Le reconfinenement lié à la propagation du coronavirus en France est venu une nouvelle fois modifier le protocole sanitaire en entreprise, texte de référence pour les entreprises dans le contexte de crise sanitaire actuel.

Le télétravail à 100% partout où cela est possible

Si jusqu’à la semaine dernière, le télétravail à 100% était fortement encouragé, il devient désormais obligatoire, pour tous les salariés qui peuvent exercer leur travail à distance. Il est ainsi interdit pour l’employeur d’imposer à un salarié de se rendre sur site, si sa fonction lui permet de télétravailler. Un salarié qui ne souhaite pas télétravailler ne peut pas non plus demander à continuer à se rendre à l’entreprise.

Elisabeth Borne, ministre du Travail, a déclaré le 2 novembre que la responsabilité des employeurs serait engagée partout où la règle concernant l’obligation du télétravail n’est pas respectée. Des mesures pourraient d’ailleurs être prises à l’encontre des entreprises réfractaires.

Si le protocole sanitaire n’est pas en soi un texte de loi contraignant, l’employeur a toutefois l’obligation de le respecter, car il fait état de mesures de protection des salariés, une prérogative de l’employeur. En effet, d’après l’article 4121-1 du Code du travail, l’employeur a obligation de prendre toutes « les mesures nécessaires pour assurer la sécurité et protéger la santé physique des travailleurs ».

Dans le cadre de l’épidémie de Covid-19, cette prérogative se traduit par l’obligation de respecter le protocole sanitaire mis en place par le gouvernement français. Le protocole sanitaire indique également que l’employeur a vocation à fixer les règles applicables « dans le cadre du dialogue social de proximité, en veillant au maintien des liens au sein du collectif de travail et à la prévention des risques liés à l’isolement des salariés en télétravail ».

Pour les postes où le télétravail n’est pas possible

Dans les situations où le télétravail n’est pas possible, le travail doit être aménagé afin de garantir au maximum la protection des salariés.

Dans le cadre du confinement et pour les salariés obligés de se rendre sur leur lieu de travail, l’employeur doit mettre en place « une organisation du travail qui réduit les déplacements domicile-travail » et un « aménagement du temps de présence en entreprise pour réduire les interactions sociales ». Concrètement, cela veut dire que l’employeur doit lisser les horaires d’arrivée et de départ des salariés afin de limiter les affluences en heure de pointe et les présences simultanées sur site des salariés ne pouvant télétravailler.

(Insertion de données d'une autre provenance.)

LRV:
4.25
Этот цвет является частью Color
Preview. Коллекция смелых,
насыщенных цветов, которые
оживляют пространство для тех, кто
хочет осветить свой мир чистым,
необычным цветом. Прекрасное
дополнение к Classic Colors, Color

Les consignes relatives au port du masque, à la distanciation physique et aux règles sanitaires déjà existantes avant le confinement restent également d’actualité au sein des entreprises, afin de contenir la propagation du covid-19 en France.

L’attestation de déplacement, toujours d’actualité

Téléchargeable sur le site du gouvernement, l’attestation de déplacement est à nouveau en vigueur pour les salariés devant se rendre sur leur lieu de travail. Cette attestation doit être transmise par l’employeur à son salarié et doit être établie pour une durée limitée. Elle permet au salarié de se déplacer entre son domicile et son lieu de travail ou afin d’effectuer les déplacements professionnels qui ne peuvent être différés. Les indépendants doivent quant à eux télécharger l’attestation de déplacement dérogatoire, également téléchargeable depuis le site du ministère, et cocher le premier motif de déplacement pour pouvoir effectuer leurs trajets professionnels s’ils ne peuvent pas télétravailler.